Segment Start: RECORDED INFORMATION
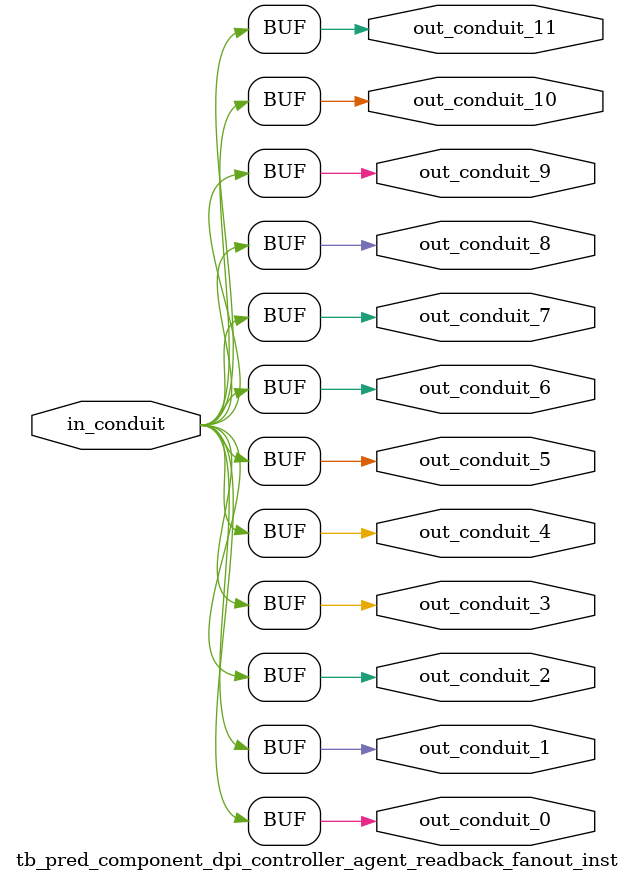
<source format=sv>


 


// --------------------------------------------------------------------------------
//| Avalon Conduit Fan-Out
// --------------------------------------------------------------------------------

// ------------------------------------------
// Generation parameters:
//   output_name:       tb_pred_component_dpi_controller_agent_readback_fanout_inst
//   numFanOut:         12
//   
// ------------------------------------------

module tb_pred_component_dpi_controller_agent_readback_fanout_inst (     

// Interface: out_conduit_0
 output                    out_conduit_0,
// Interface: out_conduit_1
 output                    out_conduit_1,
// Interface: out_conduit_2
 output                    out_conduit_2,
// Interface: out_conduit_3
 output                    out_conduit_3,
// Interface: out_conduit_4
 output                    out_conduit_4,
// Interface: out_conduit_5
 output                    out_conduit_5,
// Interface: out_conduit_6
 output                    out_conduit_6,
// Interface: out_conduit_7
 output                    out_conduit_7,
// Interface: out_conduit_8
 output                    out_conduit_8,
// Interface: out_conduit_9
 output                    out_conduit_9,
// Interface: out_conduit_10
 output                    out_conduit_10,
// Interface: out_conduit_11
 output                    out_conduit_11,

// Interface: in_conduit
 input                   in_conduit

);

   assign  out_conduit_0 = in_conduit;
   assign  out_conduit_1 = in_conduit;
   assign  out_conduit_2 = in_conduit;
   assign  out_conduit_3 = in_conduit;
   assign  out_conduit_4 = in_conduit;
   assign  out_conduit_5 = in_conduit;
   assign  out_conduit_6 = in_conduit;
   assign  out_conduit_7 = in_conduit;
   assign  out_conduit_8 = in_conduit;
   assign  out_conduit_9 = in_conduit;
   assign  out_conduit_10 = in_conduit;
   assign  out_conduit_11 = in_conduit;

endmodule //


</source>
Segment End: RECORDED INFORMATION
Using the material above, set down every line exactly, but skip the pictures.

### PROBLEM SOLUTION
<source format=sv>


 


// --------------------------------------------------------------------------------
//| Avalon Conduit Fan-Out
// --------------------------------------------------------------------------------

// ------------------------------------------
// Generation parameters:
//   output_name:       tb_pred_component_dpi_controller_agent_readback_fanout_inst
//   numFanOut:         12
//   
// ------------------------------------------

module tb_pred_component_dpi_controller_agent_readback_fanout_inst (     

// Interface: out_conduit_0
 output                    out_conduit_0,
// Interface: out_conduit_1
 output                    out_conduit_1,
// Interface: out_conduit_2
 output                    out_conduit_2,
// Interface: out_conduit_3
 output                    out_conduit_3,
// Interface: out_conduit_4
 output                    out_conduit_4,
// Interface: out_conduit_5
 output                    out_conduit_5,
// Interface: out_conduit_6
 output                    out_conduit_6,
// Interface: out_conduit_7
 output                    out_conduit_7,
// Interface: out_conduit_8
 output                    out_conduit_8,
// Interface: out_conduit_9
 output                    out_conduit_9,
// Interface: out_conduit_10
 output                    out_conduit_10,
// Interface: out_conduit_11
 output                    out_conduit_11,

// Interface: in_conduit
 input                   in_conduit

);

   assign  out_conduit_0 = in_conduit;
   assign  out_conduit_1 = in_conduit;
   assign  out_conduit_2 = in_conduit;
   assign  out_conduit_3 = in_conduit;
   assign  out_conduit_4 = in_conduit;
   assign  out_conduit_5 = in_conduit;
   assign  out_conduit_6 = in_conduit;
   assign  out_conduit_7 = in_conduit;
   assign  out_conduit_8 = in_conduit;
   assign  out_conduit_9 = in_conduit;
   assign  out_conduit_10 = in_conduit;
   assign  out_conduit_11 = in_conduit;

endmodule //


</source>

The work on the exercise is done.